As any cyberpunk game should, Corporia has a gear section, but also assumes that each character has a standard loadout for missions. Everything from armor to guns to wands (with different types of wands having different effects, and sorcerers actually having to use plastic wands instead of wood. You can even get cybernetic enhancements as well, pushing the tech-magic boundaries.

The setting is very interesting. It is only called The City, and its history is given without tying it to any one city, and it is specifically meant to stand in for whatever city you and your group want to use: LA, New York, Chicago, London, whatever. The rise of The Flux screws with the advanced technology, which has led to people embracing a mix of lower tech to go with their extreme high tech. The City Guide lays out all the neighborhoods, which reads like a very gameable melting pot of the best archetypes from major cities for your perusal. It is meant to be a big, open sandbox for you to use to give you an excuse for most city adventures you may want to run.

The GM section encourages you to fall back on The Flux to explain whatever you want to run, specifically citing Buffy the Vampire Slayer's Hellmouth as inspiration. Want a zombie apocalypse, elven eco-terrorists, or a rampaging wolfman? The Flux can be used to explain most anything. They also provide a mission template that runs off of the GRAIL acronym (GOAL, RECON, ASSAULT, INFILTRATION, LIQUIDATION), which actually works in-game and out of game.

A series of plot point-like adventures are provided, which can escalate to an eventual End of the World scenario...and what the PCs do along the way can actually affect how the final battle goes. These adventures can also be discarded, if you so choose. A wide variety of enemies (Cryptids) are provided, with succubi, rage zombies, vampires, dopplegangers, shapeshifters and more, though many appear with names unique to the setting. Additionally, a list of Cryptid Assets are provided to allow you to tweak your own monsters. Most every major Arthurian relic is provided as well, in case you want to allow one of the PCs to take up Excalibur, find the Holy Grail or sit on the Siege Perilous.

SIX POINT SUMMARY

- The book and PDF are meant to be incredibly user friendly, with all the links and such, the form fillable character sheet and even a character creation summary after the full index.
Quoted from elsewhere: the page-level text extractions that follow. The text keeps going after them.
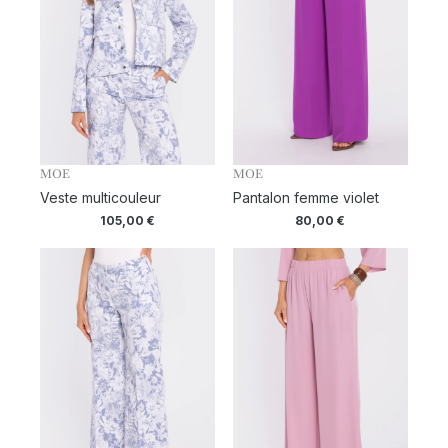
MOE
MOE
Veste multicouleur
Pantalon femme violet
105,00
€
80,00
€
- The Knightwatch is guide by the AI known as M.E.R.L.I.N. That's not just a cute nod at the legend, it is outright mentioned that if the legend of Merlin living backwards through time is true, that this may be his birth.
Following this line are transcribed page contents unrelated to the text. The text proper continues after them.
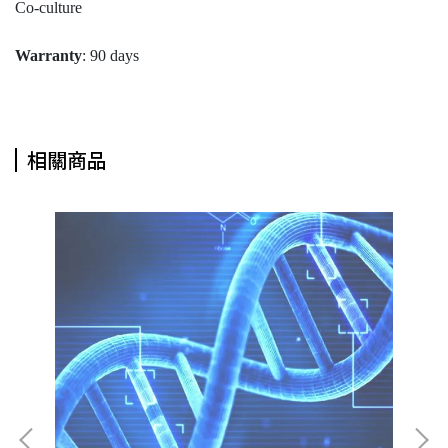
Co-culture
Warranty
: 90 days
相關商品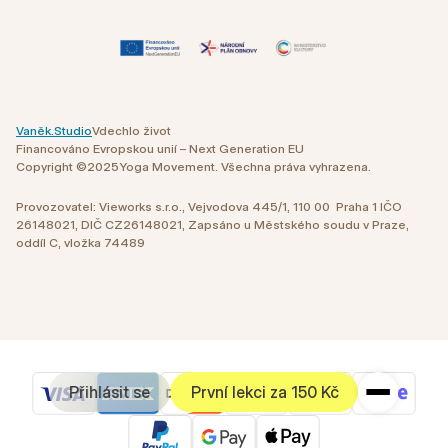
Vaněk.Studio
Vdechlo život
Financováno Evropskou unií – Next Generation EU
Copyright ©
2025
Yoga Movement. Všechna práva vyhrazena.
Provozovatel: Vieworks s.r.o., Vejvodova 445/1, 110 00 Praha 1 IČO
26148021, DIČ CZ26148021, Zapsáno u Městského soudu v Praze,
oddíl C, vložka 74489
Přihlásit se
První lekci za 150 Kč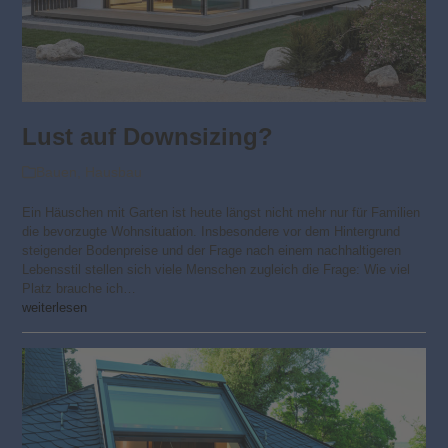
Lust auf Downsizing?
Bauen
,
Hausbau
Ein Häuschen mit Garten ist heute längst nicht mehr nur für Familien
die bevorzugte Wohnsituation. Insbesondere vor dem Hintergrund
steigender Bodenpreise und der Frage nach einem nachhaltigeren
Lebensstil stellen sich viele Menschen zugleich die Frage: Wie viel
Platz brauche ich…
weiterlesen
- The book uses little art, instead opting to use photographs (often with a lot of make-up and/or photoshop), which is very jarring for an RPG, and took some getting used to. Ultimately, it's not bad, and gives the book an incredibly distinct appearance, especially combined with the "corporate handbook" feel.

- The Bibliography is terribly important here, I think. This isn't King Arthur in the Future. The recommended reading and viewing includes Dracula, Cthulhu, Demolition Man, Buffy the Vampire Slayer, Robocop, The X-Files, Deadlands, Office Space and MUCH more. Interesting set of recommendations.

- Several in-universe magazines and pamphlets are provided through the book, providing valuable information as well as a look at the world.

- Random charts for populating the city, as well as creating corporate encounters on the fly. They felt oddly incomplete, though, but that may just be my love for random tables talking.

Corporia stands out on its own, as I'm not sure there are many corporate supernatural Arthurian cyberpunk games out there, especially with all that photo art. The corporate angle is particularly unique, and I like how everything largely works, though I'm not sold on the adventures...just feels like they could have been built up as something a bit more epic than they are (though I approve of Mass Combat rules...pretty much always, as long as they are narrative).

Corporate monsters hunters are not new, but Corporia puts just enough twists on the genre that it stands out from the pack as something worth investigating.